Prima dell’atto notarile, la checklist per la costituzione SRL non consiste nel raccogliere documenti in modo isolato: serve a verificare che identità dei soci, ripartizione delle quote, conferimenti, amministrazione e progetto operativo raccontino la stessa operazione. Se questi elementi sono preparati separatamente, l’atto può riflettere scelte non ancora condivise o difficili da applicare dopo la firma.
In concreto, conviene arrivare al confronto con il notaio con una scheda decisionale dei soci, una bozza ragionata dell’assetto, i documenti identificativi e quelli relativi a beni, rapporti o attività eventualmente coinvolti.
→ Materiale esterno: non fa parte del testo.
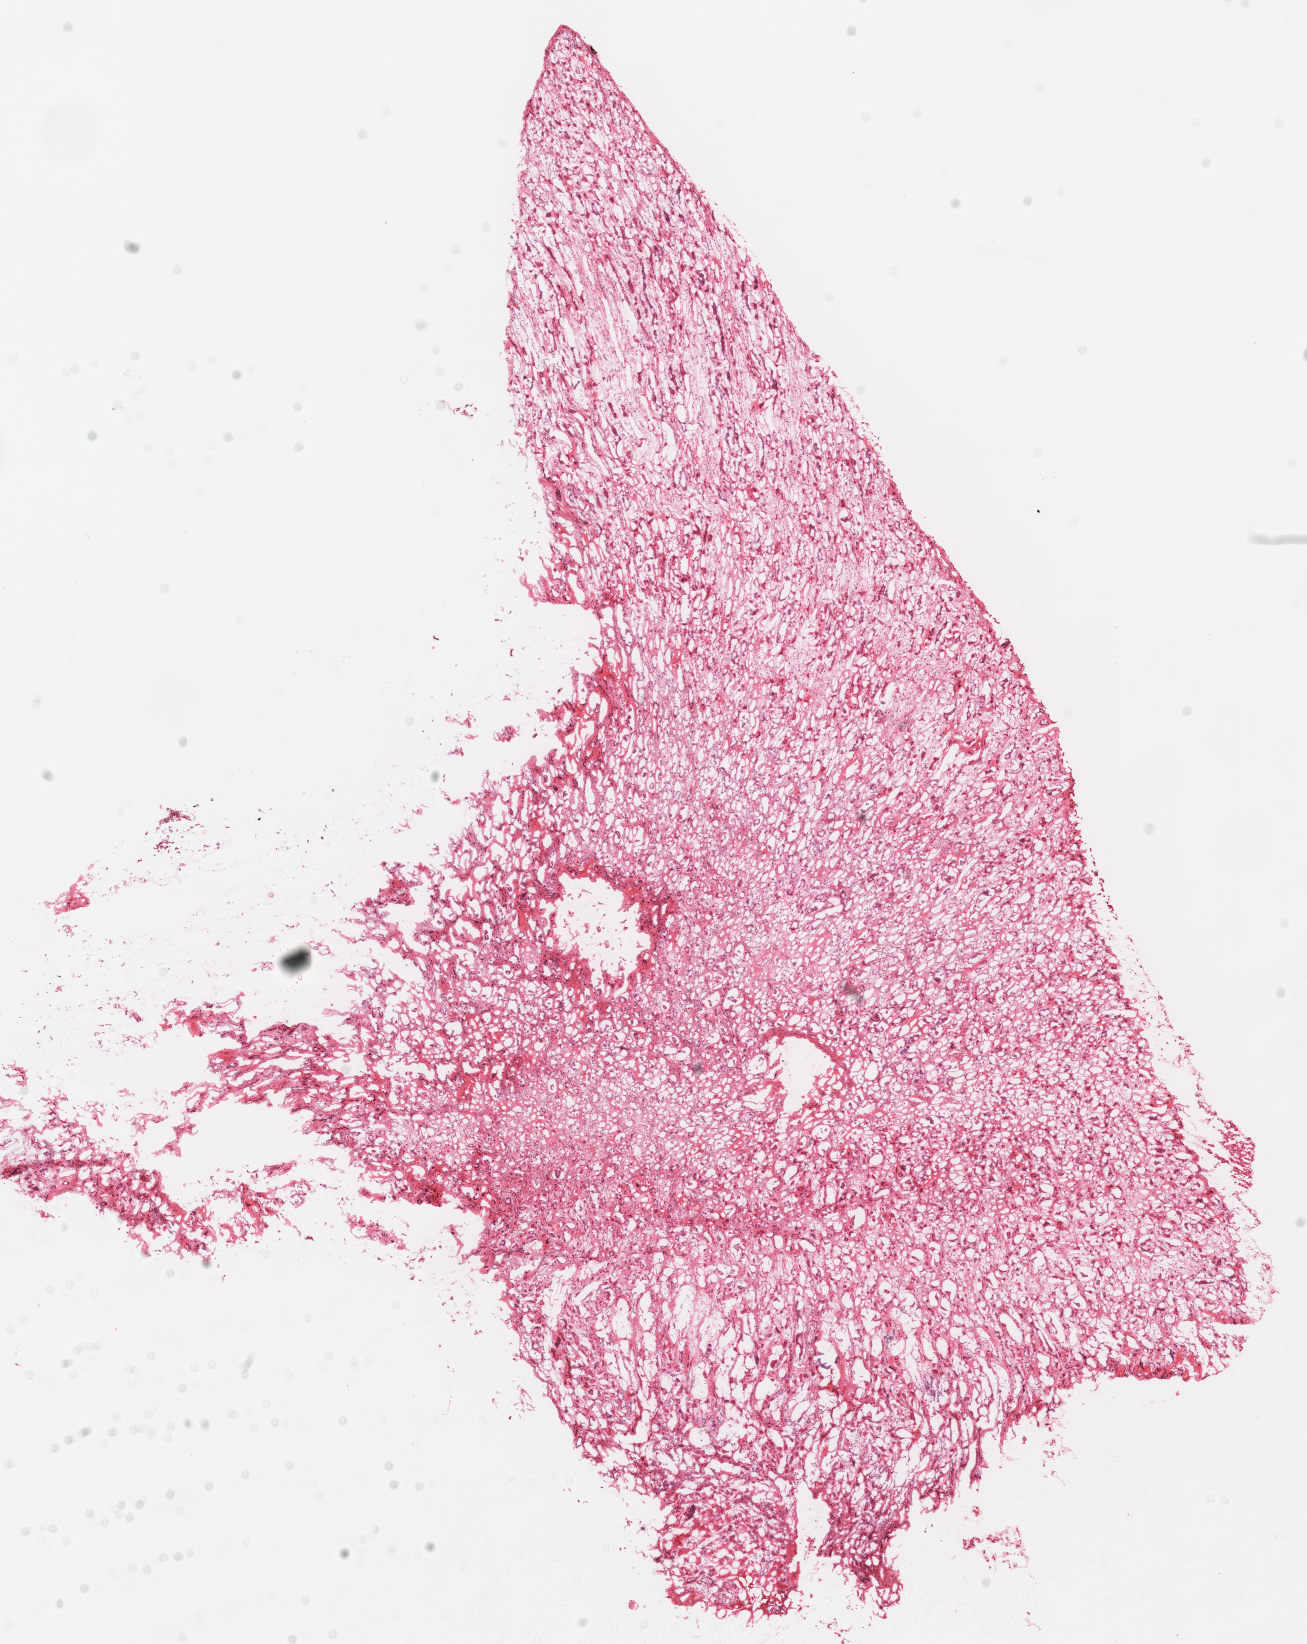
H&E whole-slide image — whole scanned area (about 10.3 x 12.9 mm) shown as a low-resolution overview, frozen section from the top of the tissue portion, sample: solid tissue normal (non-tumour tissue), kidney. Male patient; age at initial diagnosis 62 years. Inflammatory infiltration, as recorded: lymphocyte infiltration 0%, monocyte infiltration 0%, neutrophil infiltration 0%.
* this section: solid tissue normal (non-tumour) sample from the same patient
* patient diagnosis: Renal cell carcinoma, chromophobe type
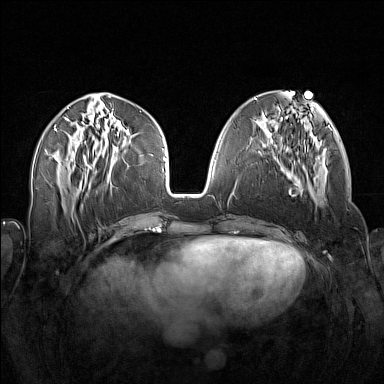
Breast MRI (dynamic contrast-enhanced), one axial slice; position 60 of 160 along the scan axis; dynamic contrast-enhanced series, time point 2 of 7 at this slice position (early post-contrast); 1.5 T; TE 1.8 ms, TR 5 ms; 1 mm slice thickness; 384 × 384 image matrix, field of view 340 × 340 mm. Female patient.
Structures marked on this image (semi-automatically segmented with operator editing):
- enhancing-tissue mask used for the functional tumour volume (all voxels passing the contrast-enhancement thresholds inside the analysis volume; usually the tumour): box from (x=258, y=138) to (x=313, y=191) px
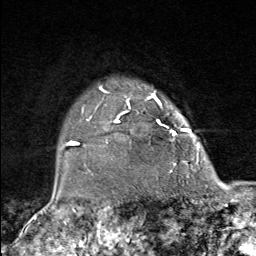
Breast MRI (dynamic contrast-enhanced), one axial slice. Cropped to one breast. Dynamic contrast-enhanced series, time point 2 of 9 at this slice position (early post-contrast). 1.5 T. TE 1.8 ms, TR 4.3 ms. 2 mm slice thickness. 256 × 256 image matrix, field of view 180 × 180 mm. Female patient.
Outlined on this slice (semi-automatic segmentation, software-assisted and operator-edited):
- enhancing-tissue mask used for the functional tumour volume (all voxels passing the contrast-enhancement thresholds inside the analysis volume; usually the tumour): bounding box (x1, y1, x2, y2) in pixels: (82, 85, 178, 172)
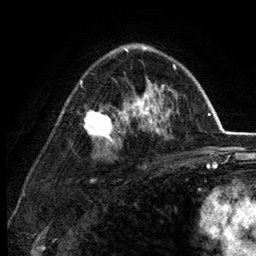
Breast MRI (dynamic contrast-enhanced), one axial slice. Position 82 of 134 along the scan axis. Cropped to one breast. Dynamic contrast-enhanced series, time point 2 of 6 at this slice position (early post-contrast). 3 T. TE 2.8 ms, TR 7.5 ms. 1.2 mm slice thickness. 256 × 256 image matrix, field of view 175 × 175 mm. Female patient.
Annotated regions visible in this slice (semi-automatic segmentation, software-assisted and operator-edited):
- enhancing-tissue mask used for the functional tumour volume (all voxels passing the contrast-enhancement thresholds inside the analysis volume; usually the tumour): bounding box (x1, y1, x2, y2) in pixels: (80, 47, 179, 146)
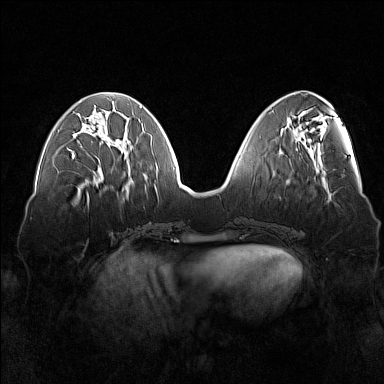
Breast MRI (dynamic contrast-enhanced), one axial slice. Slice 57 of 160 in the series (ordered by position). Dynamic contrast-enhanced series, time point 2 of 7 at this slice position (early post-contrast). 1.5 T. TE 1.8 ms, TR 5 ms. 384 × 384 image matrix. Female patient.
Annotated regions visible in this slice (semi-automatic segmentation, software-assisted and operator-edited):
- enhancing-tissue mask used for the functional tumour volume (all voxels passing the contrast-enhancement thresholds inside the analysis volume; usually the tumour): bounding box [x1, y1, x2, y2] px = [72, 147, 121, 159]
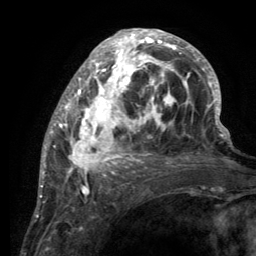
Breast MRI (dynamic contrast-enhanced), one axial slice; slice 51 of 134 in the series (ordered by position); cropped to one breast; dynamic contrast-enhanced series, time point 2 of 6 at this slice position (early post-contrast); 3 T; TE 2.8 ms, TR 7.7 ms; 1.2 mm slice thickness; 256 × 256 image matrix, field of view 170 × 170 mm. Female patient.
Structures marked on this image (semi-automatically segmented with operator editing):
- enhancing-tissue mask used for the functional tumour volume (all voxels passing the contrast-enhancement thresholds inside the analysis volume; usually the tumour): box from (x=55, y=30) to (x=220, y=189) px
La documentazione va adattata al caso: una SRL avviata da zero richiede verifiche diverse da una costituzione collegata al conferimento di un’attività, a contratti in corso o a una riorganizzazione.
In sintesi
- La documentazione pre-atto va ordinata per decisioni: chi partecipa, con quali quote, con quali apporti e con quali ruoli.
- Una quota concordata verbalmente non sostituisce la verifica della sua coerenza con poteri, regole decisionali e apporto previsto da ciascun socio.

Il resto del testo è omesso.